## [WRITTEN EXERCISE]
Rewrite every item below with "street-level" changed to "roadside" and nothing else altered, leaving out the pictures.
===== EXTRACTED RECORDS
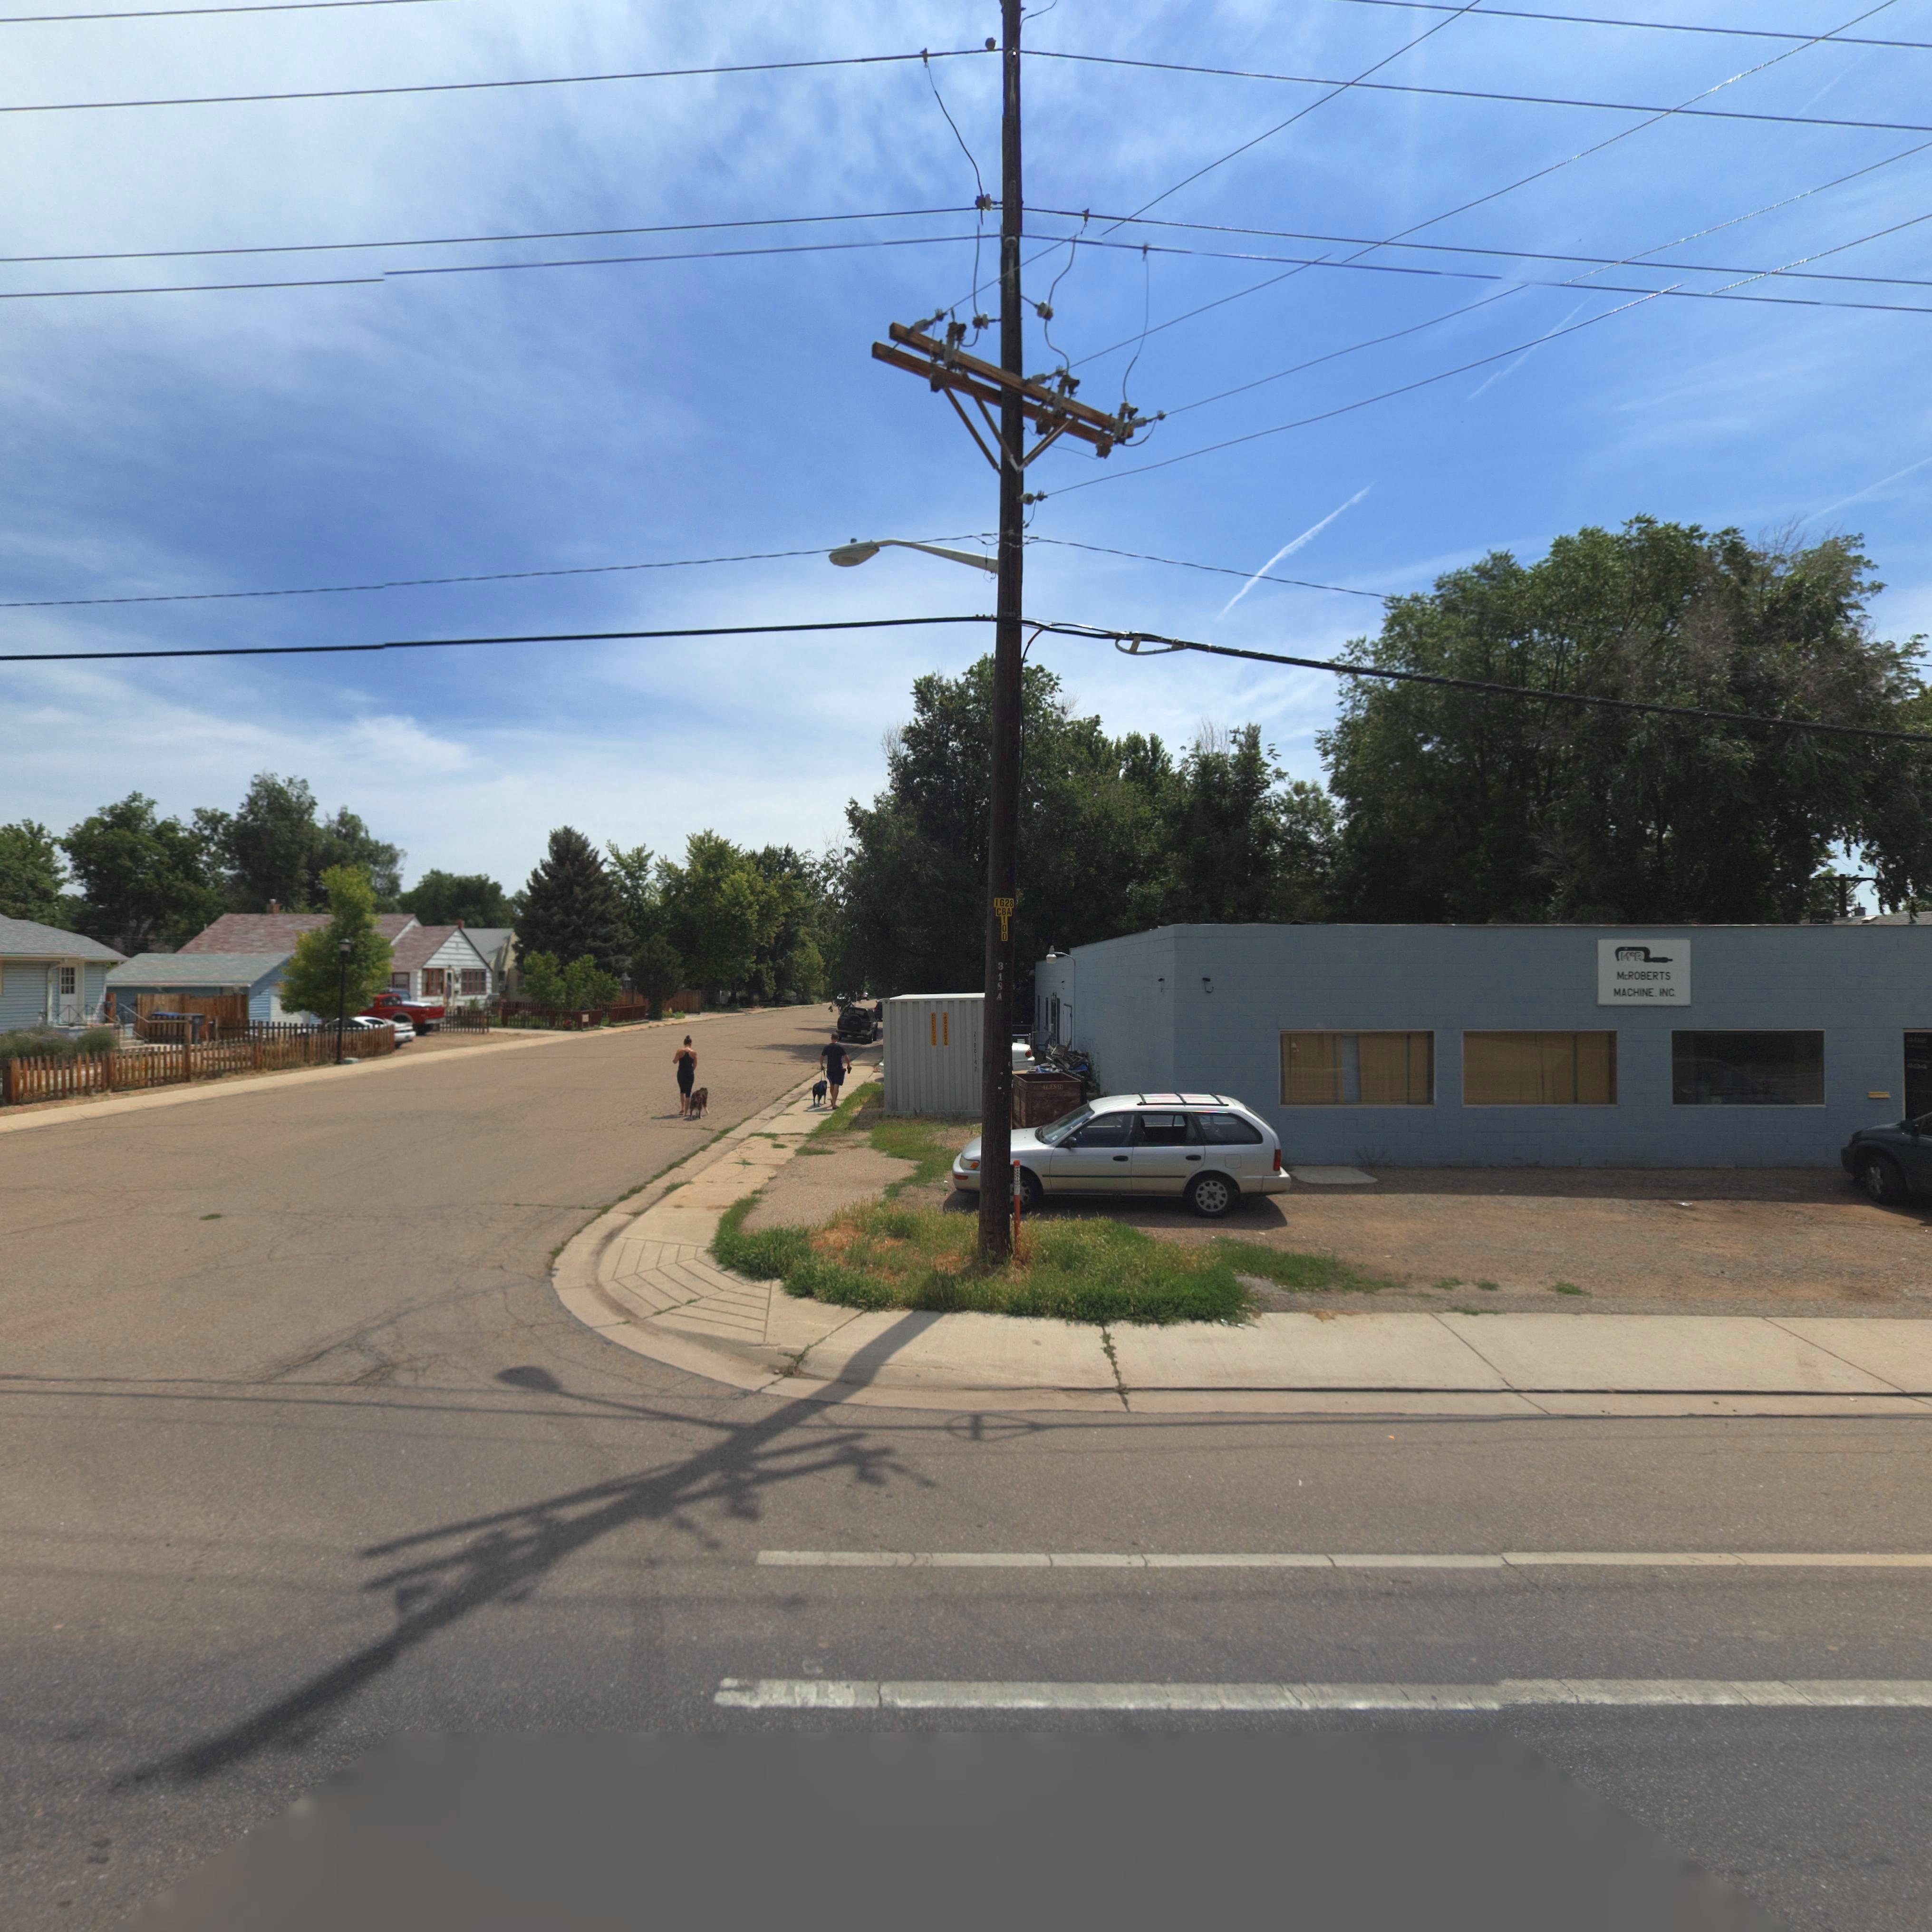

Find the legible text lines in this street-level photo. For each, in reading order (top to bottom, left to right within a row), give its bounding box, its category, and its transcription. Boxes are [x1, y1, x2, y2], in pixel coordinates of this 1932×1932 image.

[1620, 951, 1643, 962] BusinessName: M*R
[1616, 970, 1672, 980] BusinessName: McROBERTS
[1613, 986, 1677, 997] BusinessName: MACHINE INC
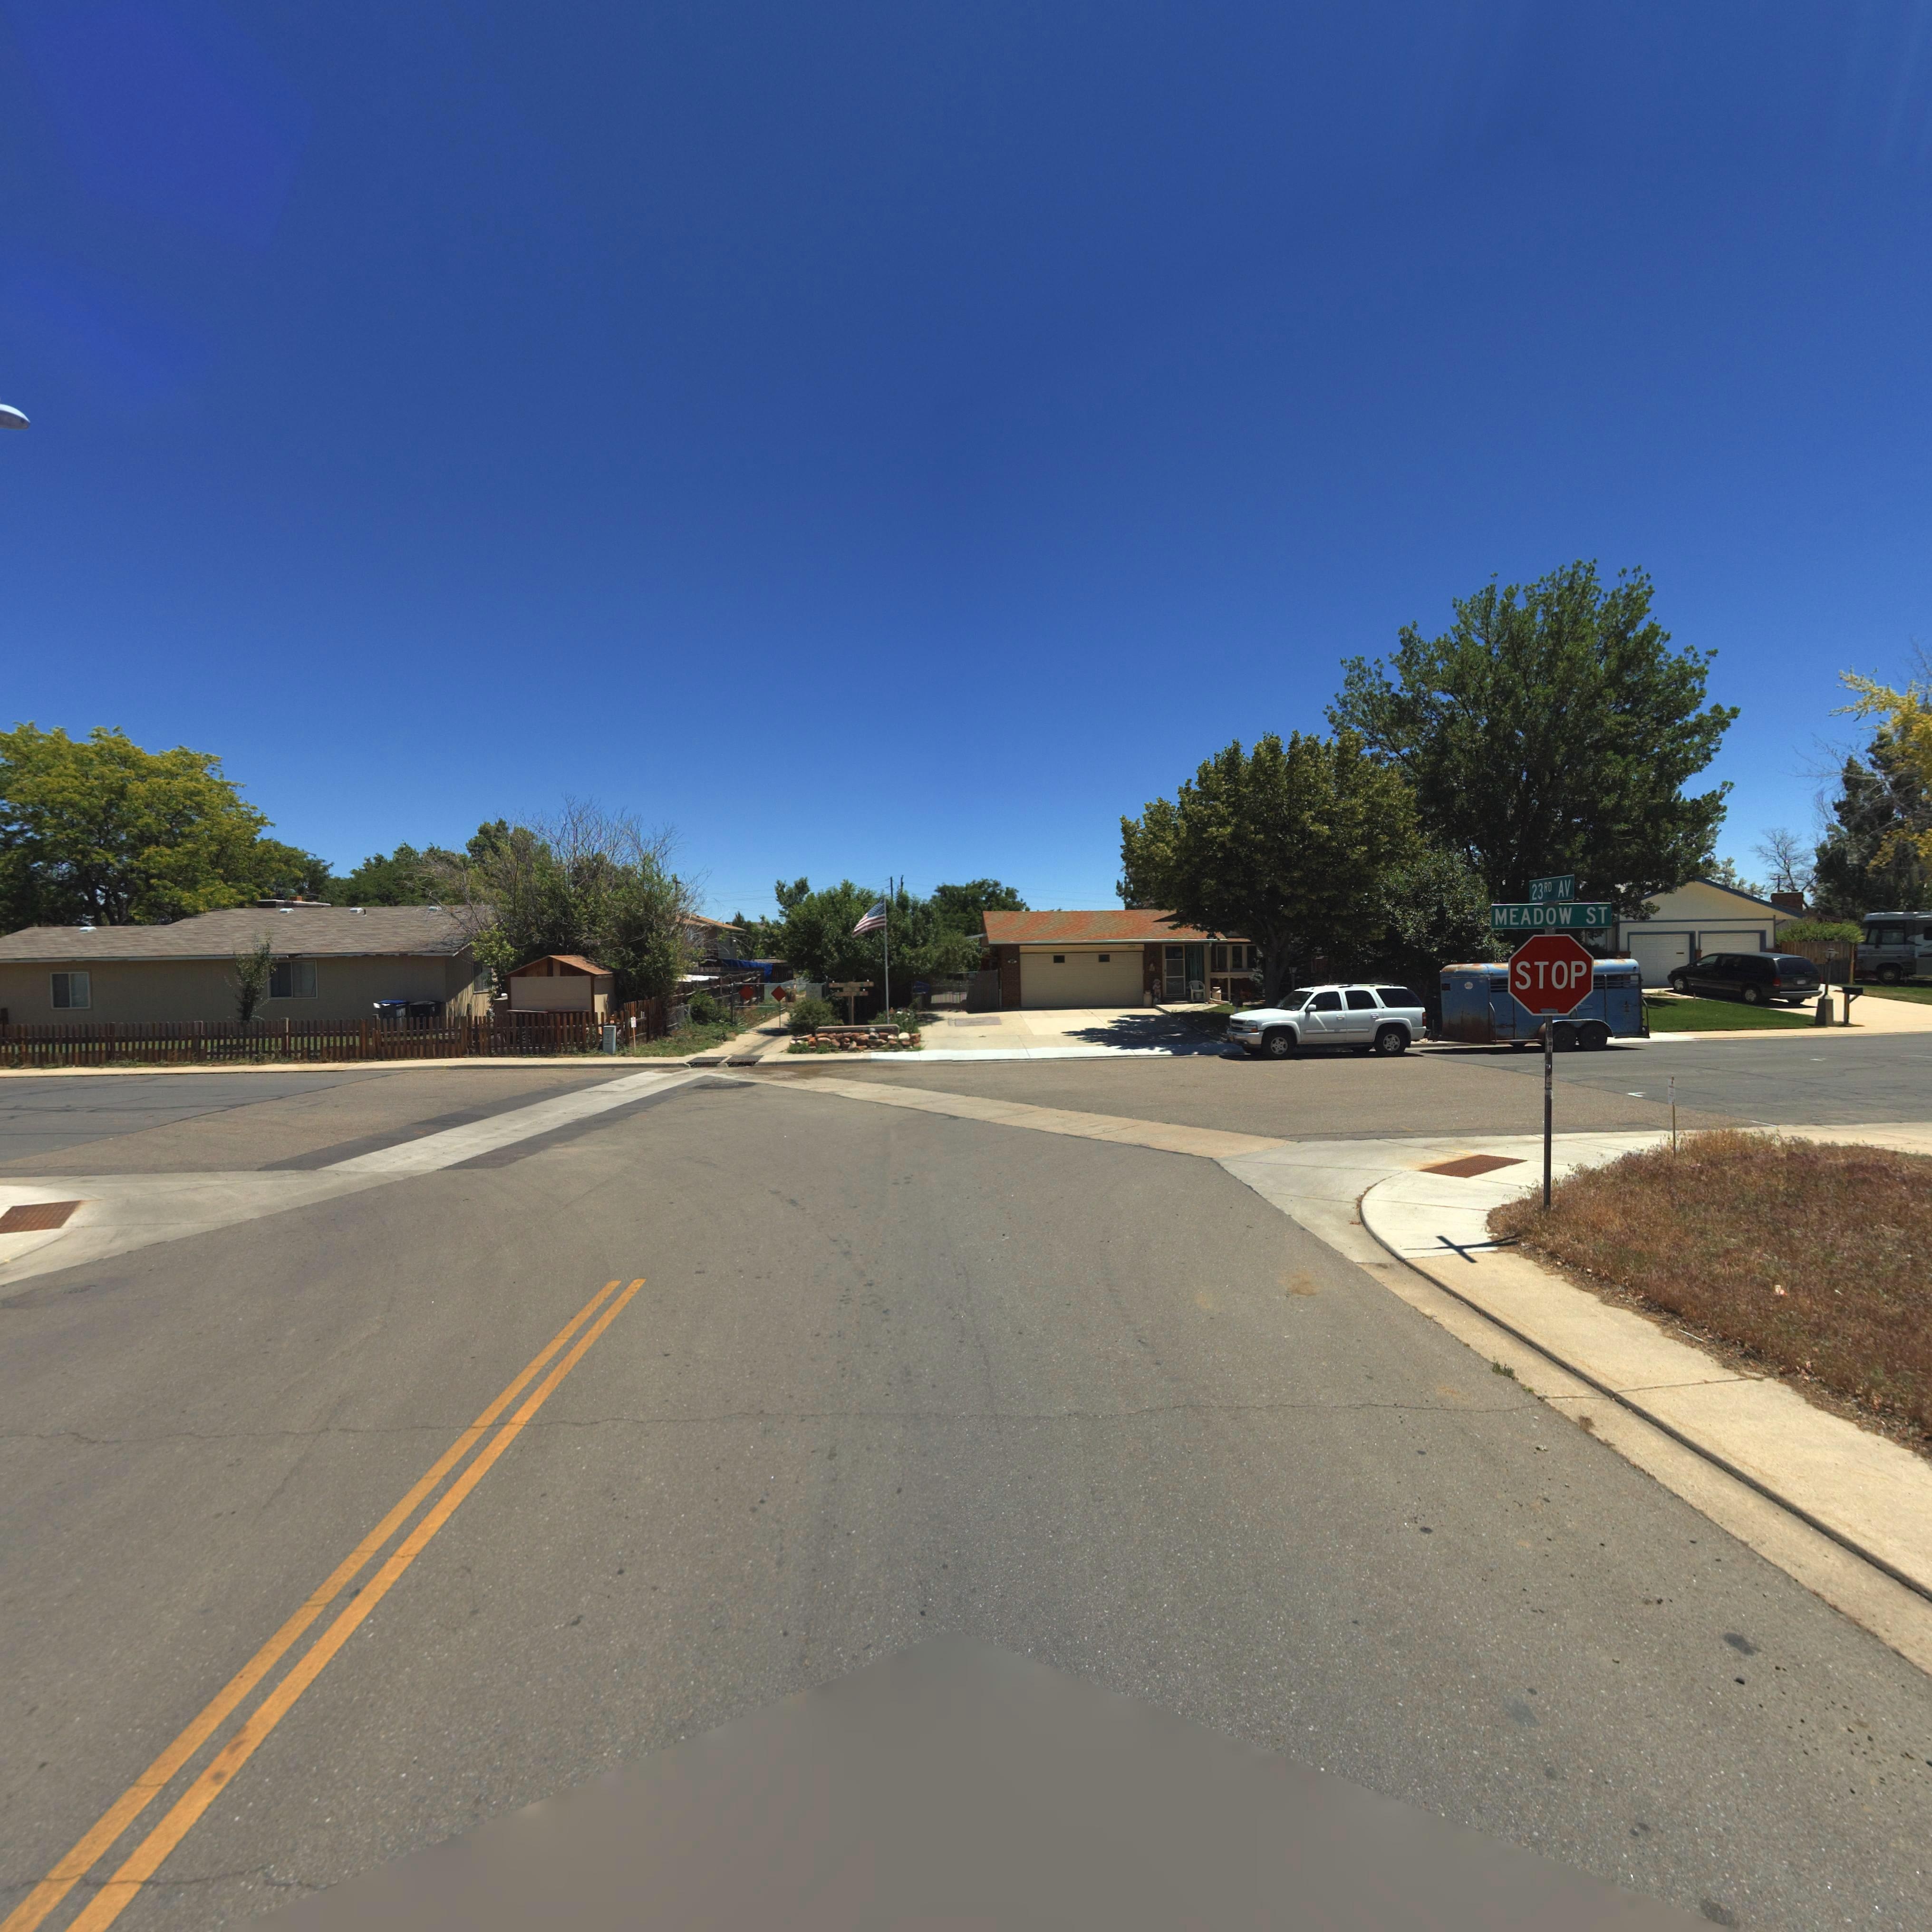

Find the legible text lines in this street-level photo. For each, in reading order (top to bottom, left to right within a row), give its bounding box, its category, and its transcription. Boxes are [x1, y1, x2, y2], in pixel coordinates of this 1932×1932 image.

[1531, 878, 1571, 901] StreetName: 23RD AV
[1494, 906, 1608, 926] StreetName: MEADOW ST
[1128, 944, 1136, 948] StreetNumber: 22*2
==========
## [CORRECT OUTPUT]
Find the legible text lines in this roadside photo. For each, in reading order (top to bottom, left to right within a row), give its bounding box, its category, and its transcription. Boxes are [x1, y1, x2, y2], in pixel coordinates of this 1932×1932 image.

[1620, 951, 1643, 962] BusinessName: M*R
[1616, 970, 1672, 980] BusinessName: McROBERTS
[1613, 986, 1677, 997] BusinessName: MACHINE INC

Find the legible text lines in this roadside photo. For each, in reading order (top to bottom, left to right within a row), give its bounding box, its category, and its transcription. Boxes are [x1, y1, x2, y2], in pixel coordinates of this 1932×1932 image.

[1531, 878, 1571, 901] StreetName: 23RD AV
[1494, 906, 1608, 926] StreetName: MEADOW ST
[1128, 944, 1136, 948] StreetNumber: 22*2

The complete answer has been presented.